Meine Träume, die ich mir ausmale, beginnen häufig mit der Anfangsszene am Schreibtisch. Ich sitze mit gedimmtem Licht – draußen ist es bereits dunkel –an meinem Schreibtisch und schreibe. Alles, was um mich herum passiert, ist nicht existent, denn ich bin mit meinen Gedanken allein. Ich lausche, was mir meine innere Stimme zu sagen hat und übertrage es auf ein weißes Blatt Papier. In den nächsten Szenen sehe ich mich meist in einem Buchladen, in dem meine Geschichte auf einem Tisch zum Verkauf ausliegt, jedoch nicht in diesem Traum. Hier kann niemand meine Geschichte kaufen, da ich sie verschenke. Ich stehe an einem Bahnhof, halte meine Geschichte in der Hand und sehe Menschen, die auf den Zug warten. Mein Herz pocht heftig, ich gehe langsam mit einem Lächeln auf die Menschen zu und frage: „Darf ich Ihnen zu Weihnachten eine Geschichte schenken?“

In den letzten Wochen arbeitete ich genau auf diesen Moment hin: Ich schrieb eine Weihnachtsgeschichte, gestaltete ein Layout, ließ sie drucken und plante meine Geschenkaktion. Am 18. Dezember 2018 ist es nun soweit. Eine Woche vor Weihnachten werde ich tausend Geschichten an den Gleisen des Kölner Hauptbahnhofs verteilen. Dabei achte ich vor allem auf den Fernverkehr, damit meine Geschichte auch in andere Bundesländer gelangt. So wird es möglich, Deutschland meine Geschichte zu Weihnachten zu schenken.

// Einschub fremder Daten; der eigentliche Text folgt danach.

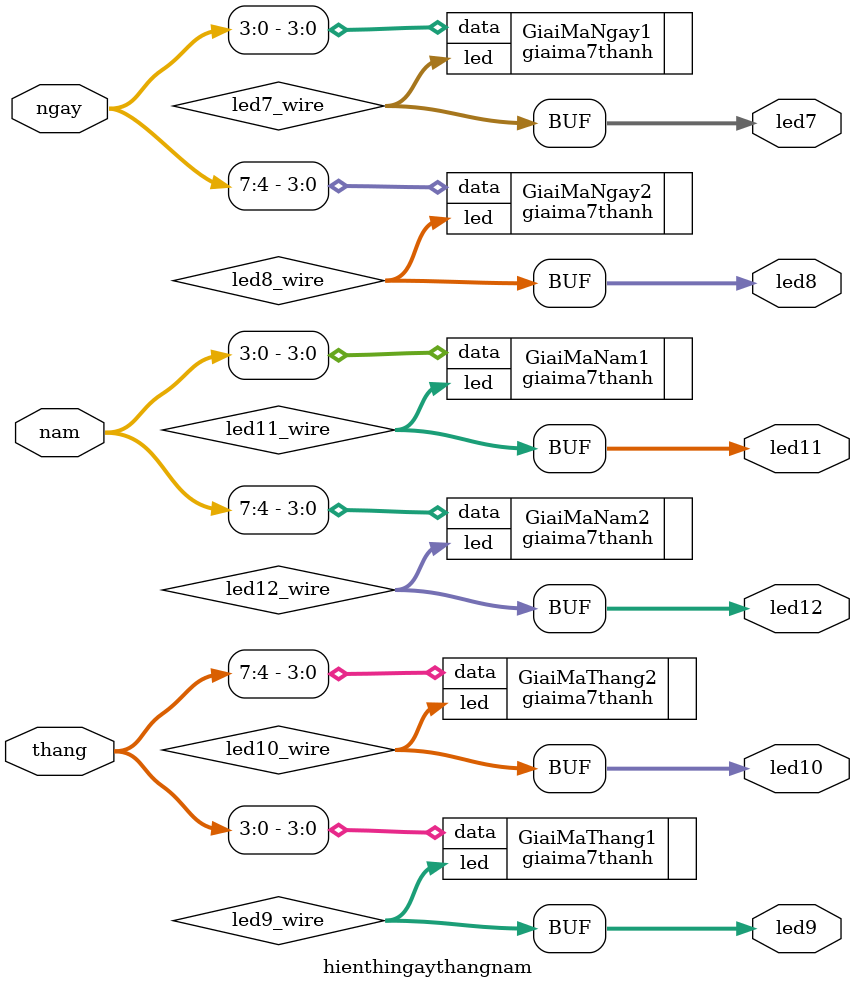
<source format=v>

module hienthingaythangnam
(
    input wire [7:0] ngay,   
    input wire [7:0] thang,  
    input wire [7:0] nam,    
    output wire [6:0] led7,   // LED 7 doan thu nhat cho ngay
    output wire [6:0] led8,   // LED 7 doan thu hai cho ngay
    output wire [6:0] led9,   // LED 7 doan thu nhat cho thang
    output wire [6:0] led10,   // LED 7 doan thu nhat cho thang
    output wire [6:0] led11,   // LED 7 doan thu nhat cho nam
    output wire [6:0] led12    // LED 7 doan thu hai cho nam
);

wire [6:0] led7_wire;
wire [6:0] led8_wire;
giaima7thanh GiaiMaNgay1(.data(ngay[3:0]), .led(led7_wire));  // LED thu nhat cho ngay
giaima7thanh GiaiMaNgay2(.data(ngay[7:4]), .led(led8_wire));    // LED thu hai cho ngay

wire [6:0] led9_wire;
wire [6:0] led10_wire;
giaima7thanh GiaiMaThang1(.data(thang[3:0]), .led(led9_wire));  // LED thu nhat cho thang
giaima7thanh GiaiMaThang2(.data(thang[7:4]), .led(led10_wire));    // LED thu hai cho thang

wire [6:0] led11_wire;
wire [6:0] led12_wire;
giaima7thanh GiaiMaNam1(.data(nam[3:0]), .led(led11_wire));  // LED thu nhat cho nam
giaima7thanh GiaiMaNam2(.data(nam[7:4]), .led(led12_wire));  // LED thu hai cho nam

assign led7 = led7_wire;
assign led8 = led8_wire;
assign led9 = led9_wire;
assign led10 = led10_wire;
assign led11 = led11_wire;
assign led12 = led12_wire;

endmodule
</source>
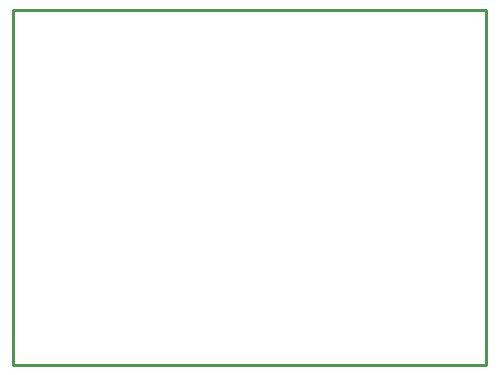
<source format=gbr>
%TF.GenerationSoftware,Altium Limited,Altium Designer,21.6.1 (37)*%
G04 Layer_Color=32768*
%FSLAX43Y43*%
%MOMM*%
%TF.SameCoordinates,2E644BBD-28EE-4CD2-A628-ABC80ECE9199*%
%TF.FilePolarity,Positive*%
%TF.FileFunction,Other,Board_Outline_(ES)*%
%TF.Part,Single*%
G01*
G75*
%TA.AperFunction,NonConductor*%
%ADD42C,0.254*%
D42*
X0Y0D02*
X40000D01*
X0Y30000D02*
X40000D01*
Y0D02*
Y30000D01*
X0Y0D02*
Y30000D01*
%TF.MD5,13831772e5b54215109deb168ea0f29f*%
M02*

</source>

Insgesamt existieren 1050 Exemplare, die hauptsächlich in Deutschland verteilt werden –einige wenige werden auch über die Grenze nach Österreich gelangen. Dank der unfassbar herzlichen und liebevollen Unterstützung auf Instagram, habe ich bereits 16 Menschen eine Geschichte als Dank zukommen lassen. Es sind Menschen, die mir dieses Jahr einen schönen Moment bereitet und sich viel Zeit genommen haben, meine Beiträge seit den Anfängen zu lesen. Sie haben meine Texte kommentiert und teilweise auch privat zu mir Kontakt aufgenommen. Zusätzlich werde ich drei Exemplare auf Instagram durch ein Gewinnspiel verlosen und außerdem an kleinere und größere Unternehmen per Mail verschicken. Dies alles geschieht, ohne die Erwartung auf eine Gegenleistung. Es ist ein Geschenk. Die Vorstellung, dass ich einigen Menschen einen schönen Moment schenken kann, genügt mir vollkommen.

Die Zukunft

Ihr seid gespannt, wie meine Aktion am Kölner Hauptbahnhof ankommt, wie ich mich währenddessen gefühlt habe, und ob ich vielleicht sogar Rückmeldungen erhalten habe? Ich werde euch hier über alles informieren und wünsche bis dahin

Alles Liebe und eine fröhliche Adventzeit!